Ahora, OpenAI ha trasladado que está llevando a límite un refuerzo continuo contra ataques de inyección rápida, de cara a descubrir y corregir de forma proactiva las vulnerabilidades de los agentes antaño de que “se conviertan en armas en la prácticas”.
Así lo ha detallado la compañía en un comunicado en su blog, donde ha compartido que ha implementado una aggiornamento de seguridad para ChatGPT Atlas que incluye un nuevo maniquí entrenado para confrontar adversarios y con medidas de seguridad reforzadas.
Esta aggiornamento de seguridad incluye un ciclo de respuesta rápida, desarrollado de la mano de su equipo rojo interno, que dispone capacidades para investigar y descubrir continuamente ataques y dirigir mitigaciones rápidamente.
Asimismo, la tecnológica ha especificado que, para investigar nuevas estrategias de ataque con este sistema, han empleado un “atacante automatizado basado en LLM”, es afirmar, un bot entrenado para desempeñar el papel que llevaría a límite un ‘hacker’, para que busque maneras de dirigir instrucciones maliciosas a un agente de IA en ChatGPT Atlas.
“Nuestro atacante entrenado mediante estudios de refuerzo puede inducir a un agente a ejecutar flujos de trabajo dañinos sofisticados y de derrochador importancia que se desarrollan en decenas (o incluso cientos) de pasos”, ha explicado OpenAI.
De esta forma, el bot lleva a límite ataques en simulaciones para identificar cómo actuaría el agente de IA al respecto y qué acciones debería tomar para evitar dichos ataques. Este proceso se realiza en onda, hexaedro que, el bot analiza la respuesta del agente delante su ataque y lo ajusta para retornar a intentarlo.

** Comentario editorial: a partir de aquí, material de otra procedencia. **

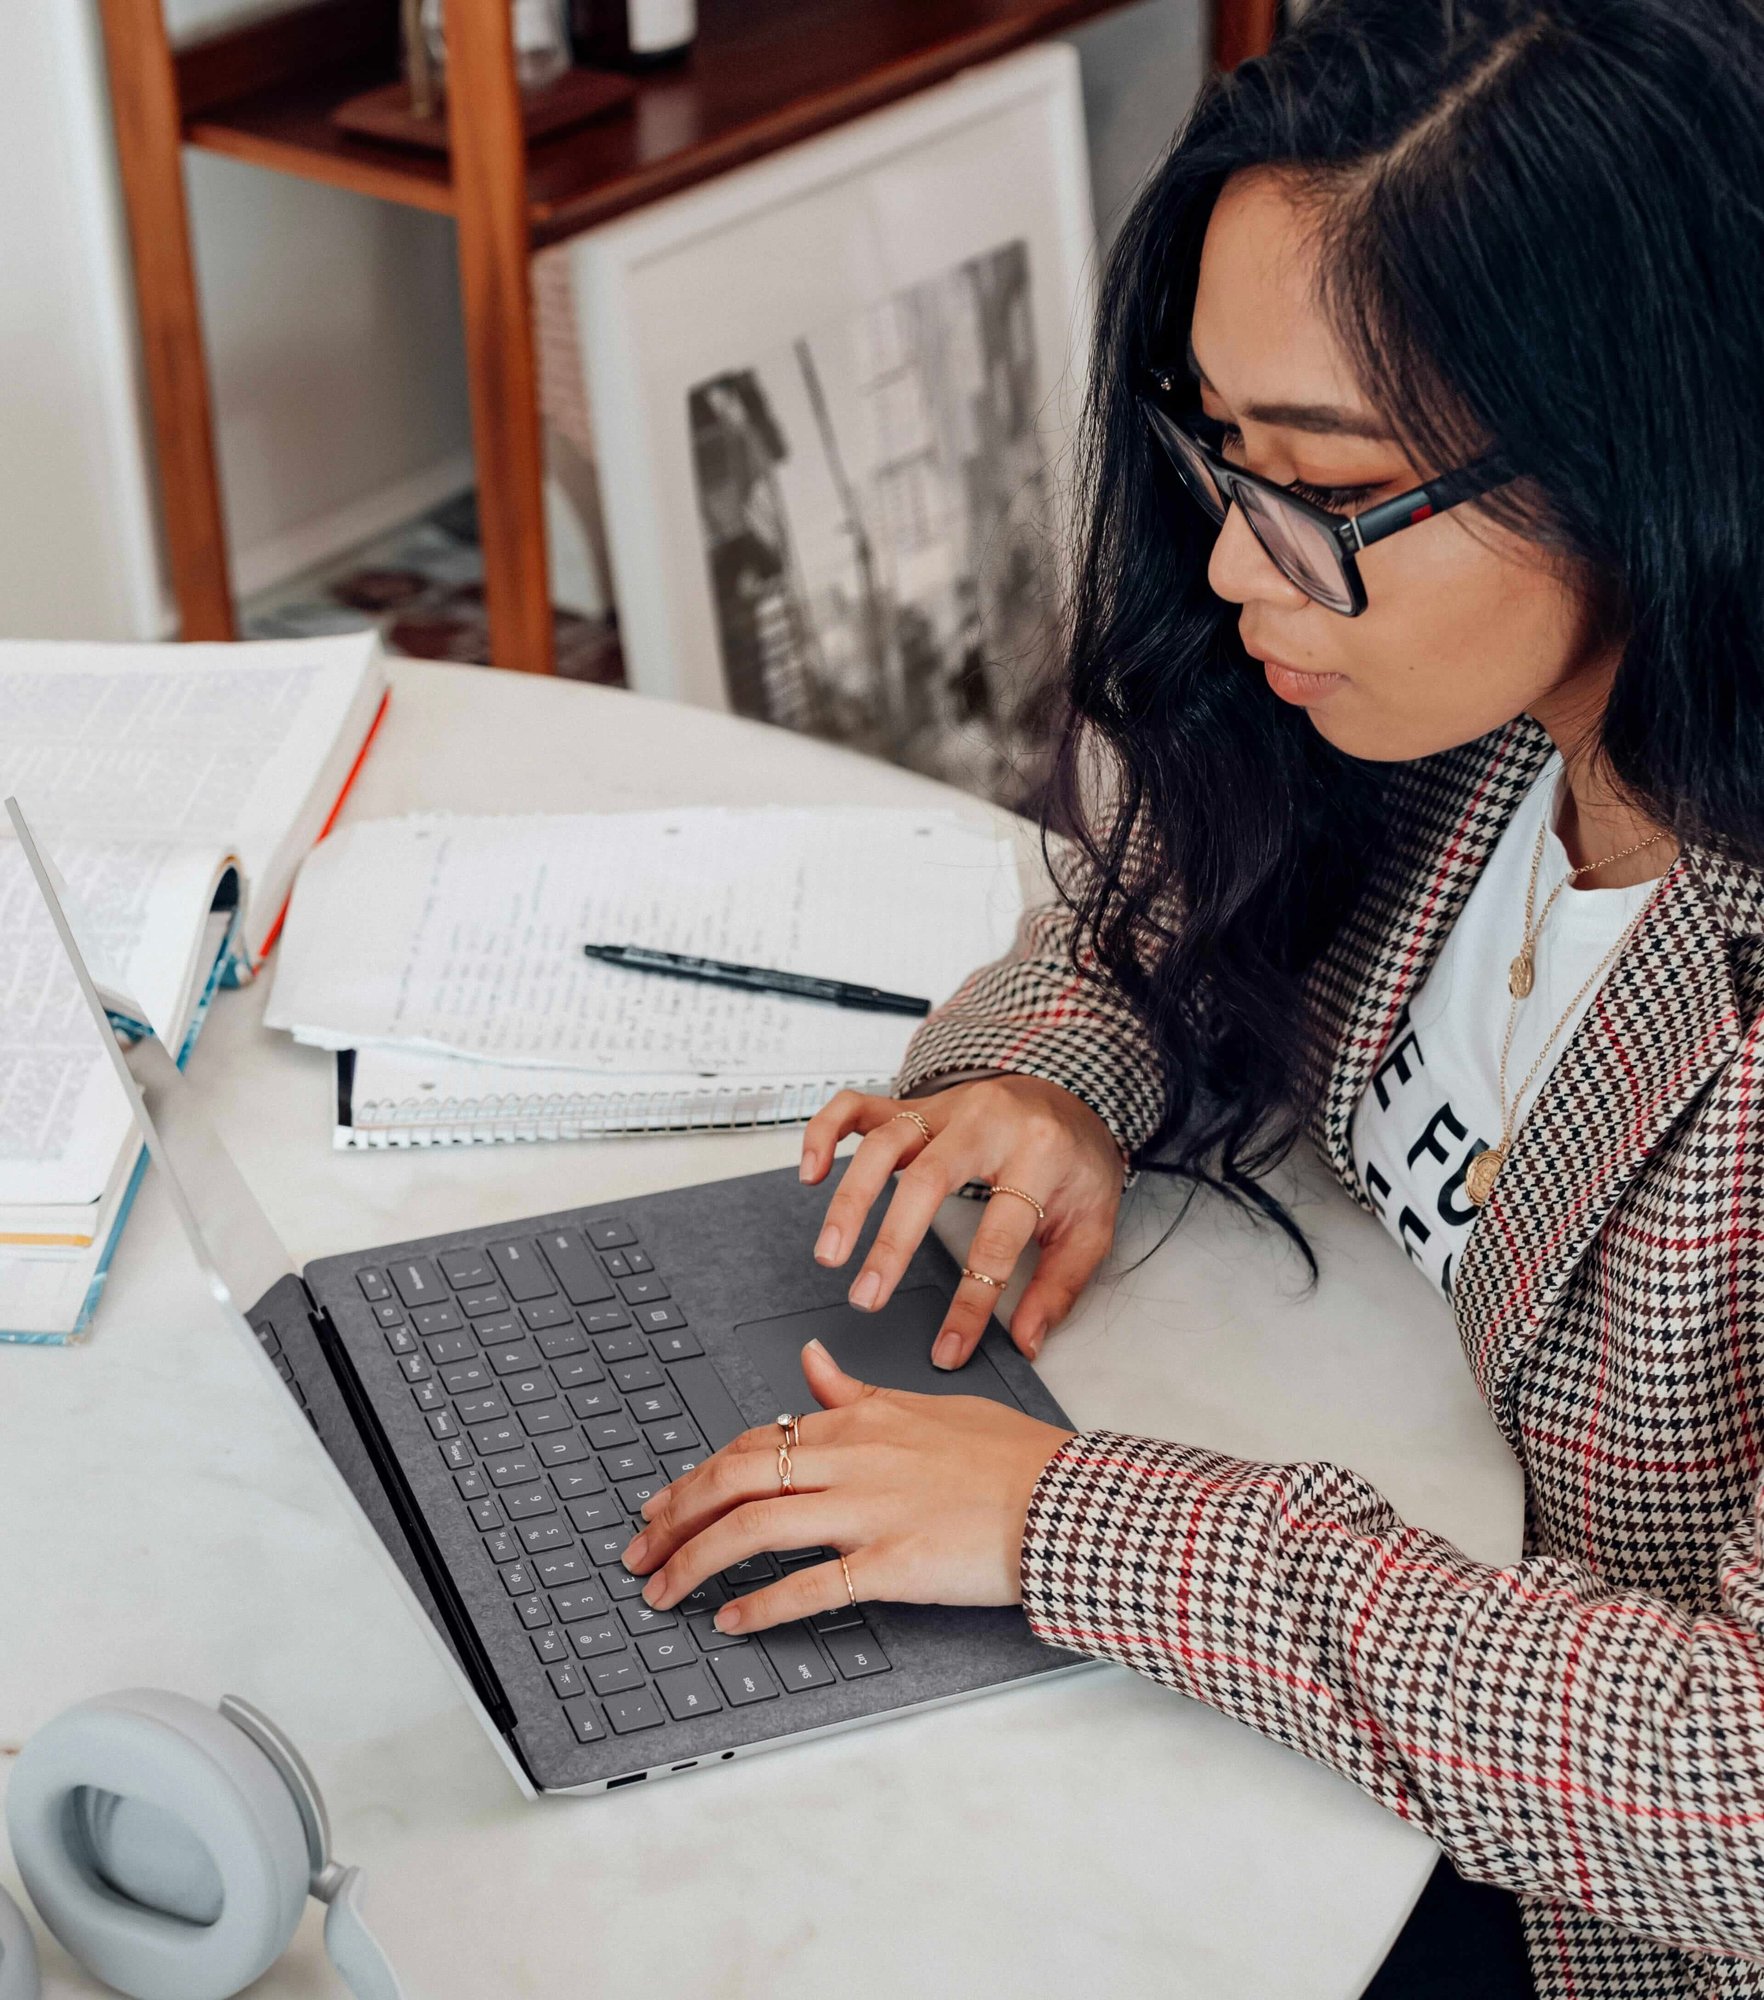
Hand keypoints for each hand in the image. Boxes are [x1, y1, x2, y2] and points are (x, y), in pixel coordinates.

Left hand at [620, 1339, 1073, 1634]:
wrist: (1064, 1500)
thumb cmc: (1006, 1456)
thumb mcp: (925, 1406)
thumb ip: (857, 1392)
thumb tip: (811, 1363)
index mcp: (857, 1421)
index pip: (753, 1442)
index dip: (697, 1476)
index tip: (664, 1503)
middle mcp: (851, 1459)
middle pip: (733, 1479)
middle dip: (673, 1516)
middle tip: (638, 1550)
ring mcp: (868, 1512)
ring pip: (753, 1526)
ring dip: (694, 1561)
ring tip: (662, 1590)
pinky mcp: (892, 1564)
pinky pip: (809, 1585)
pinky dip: (760, 1605)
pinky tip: (730, 1621)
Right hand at [800, 1075, 1125, 1368]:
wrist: (1073, 1098)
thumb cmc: (1076, 1164)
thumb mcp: (1091, 1226)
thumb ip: (1059, 1287)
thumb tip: (1026, 1341)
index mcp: (1039, 1155)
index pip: (997, 1238)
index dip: (971, 1302)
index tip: (947, 1349)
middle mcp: (987, 1123)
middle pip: (929, 1179)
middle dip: (892, 1242)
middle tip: (865, 1297)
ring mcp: (945, 1109)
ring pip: (885, 1143)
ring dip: (851, 1199)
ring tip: (830, 1252)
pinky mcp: (915, 1105)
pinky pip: (859, 1105)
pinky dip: (826, 1132)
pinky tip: (811, 1172)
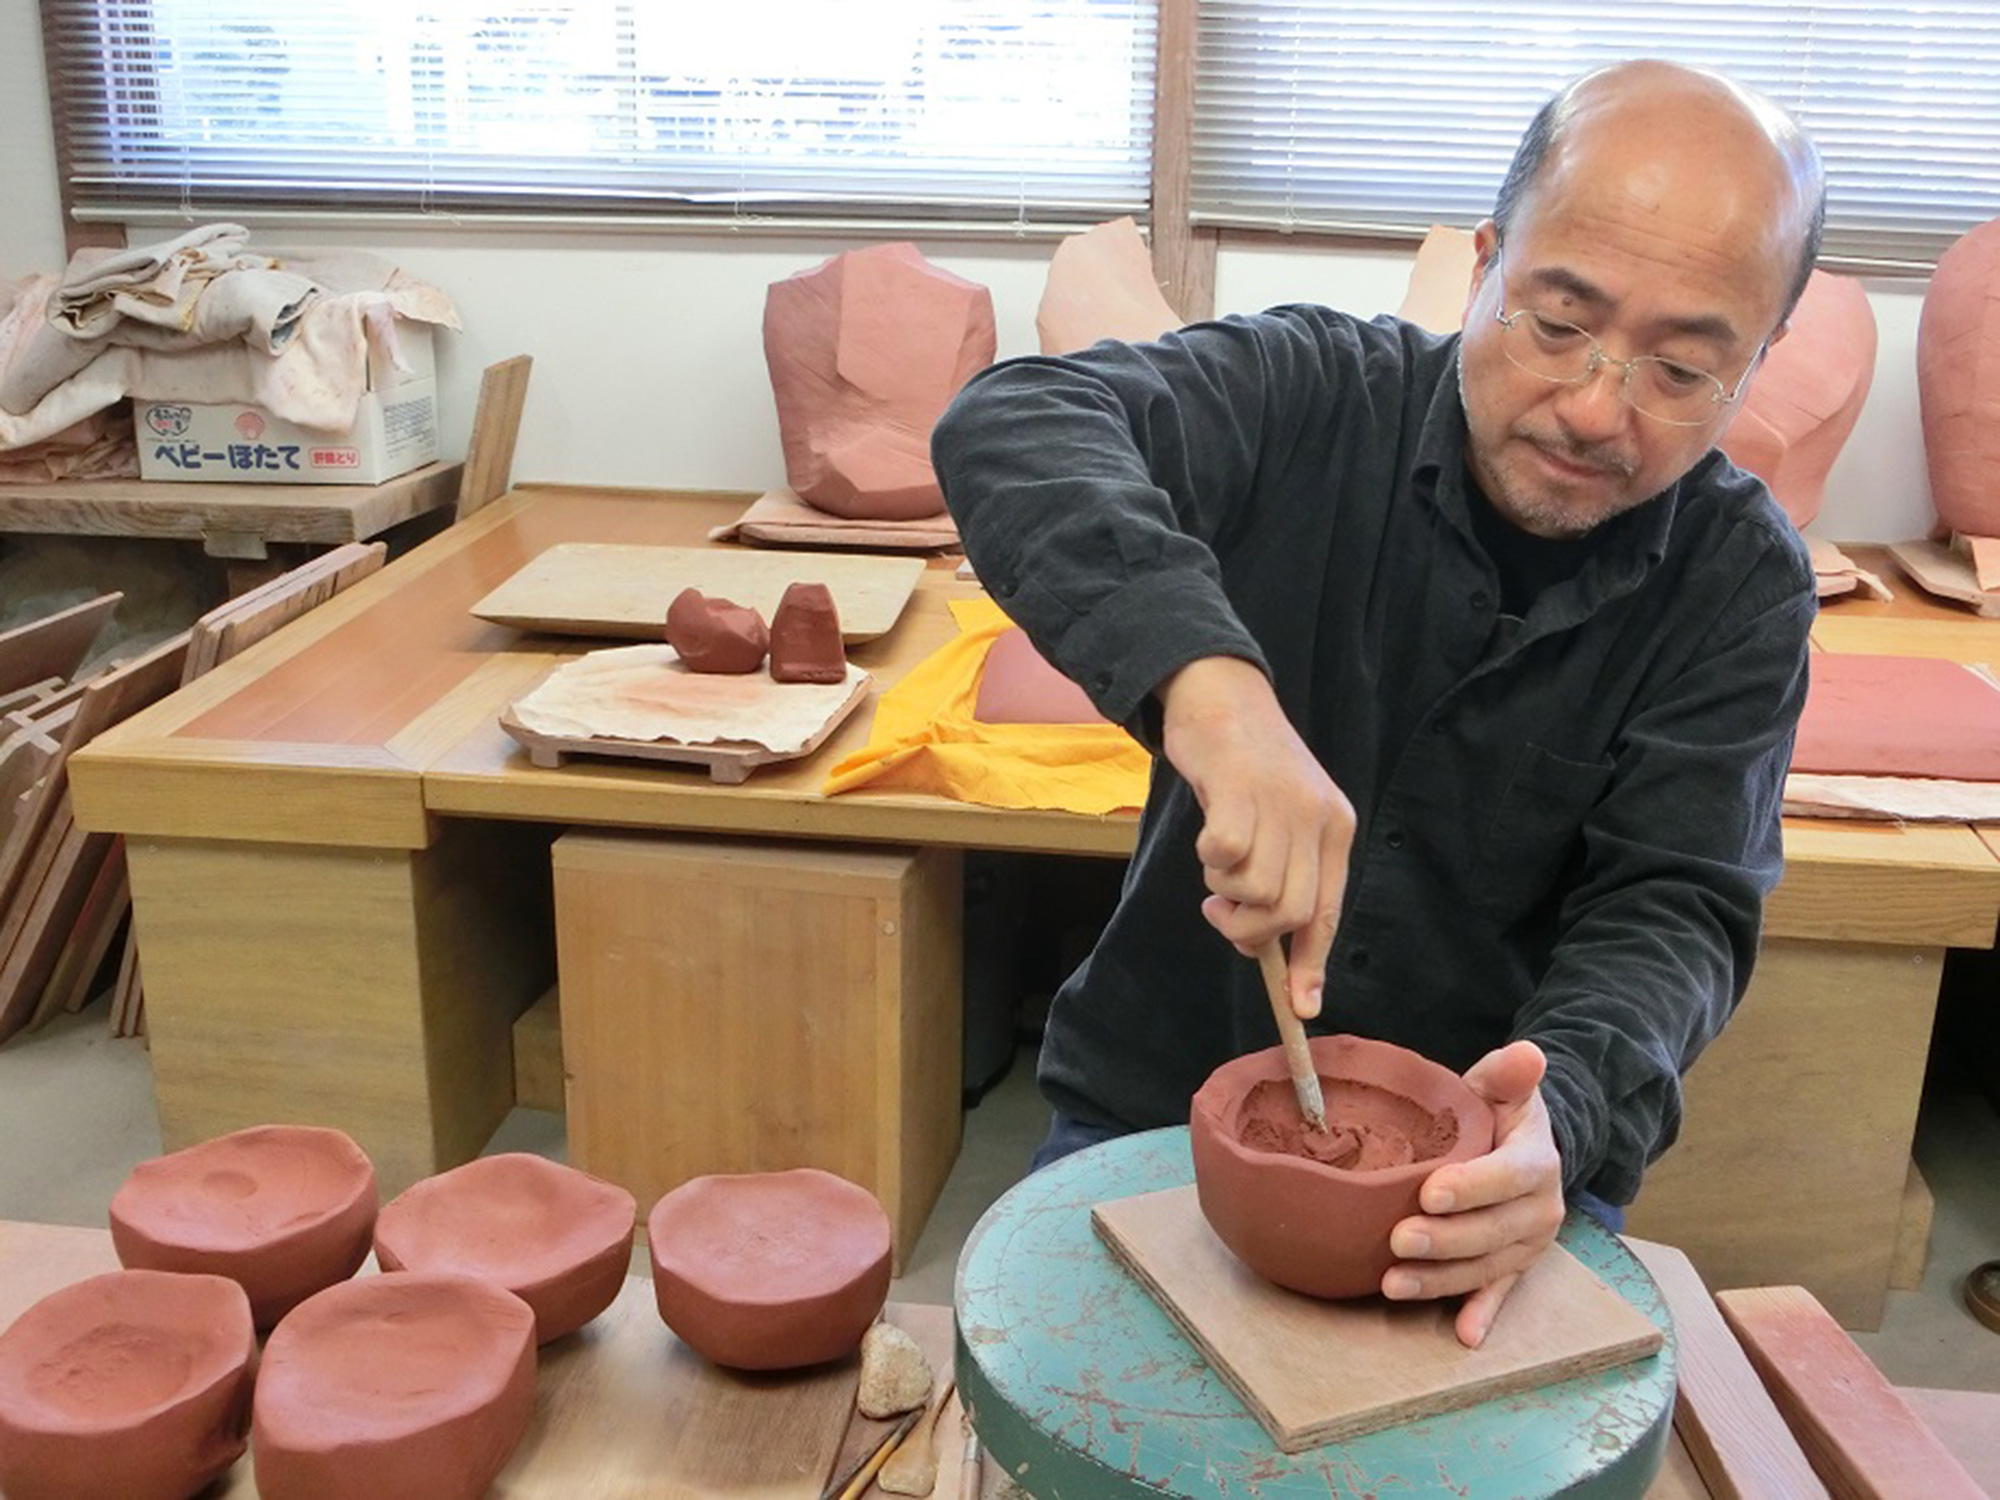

Como resultado, OpenAI ha detallado que, gracias a este ciclo, están descubriendo nuevas estrategias de ataque internamente, “antaño de que aparezcan en el mundo verdadero”. Luego, esta forma de invadir la inyección rápida, próximo con una veterano inversión en los controles de seguridad, “puede hacer que los ataques sean cada vez más difíciles y costosos”, reduciendo el peligro de inyección rápida en la existencia.
Con todo ello, la compañía ha trasladado su intención de continuar trabajando para que los usuarios puedan abandonarse en un agente de ChatGPT para usar su navegador “de la forma en que confiaría en un amigo mucho competente y consciente de la seguridad”.
OpenAI además ha admitido que es “improbable” que la inyección rápida, “al igual que las estafas y la ingeniería social en la web” se resuelvan por completo. “Consideramos que la inyección rápida es un desafío a derrochador plazo para la seguridad de la IA, y necesitaremos vigorizar continuamente nuestras defensas contra ella”, ha sentenciado la tecnológica.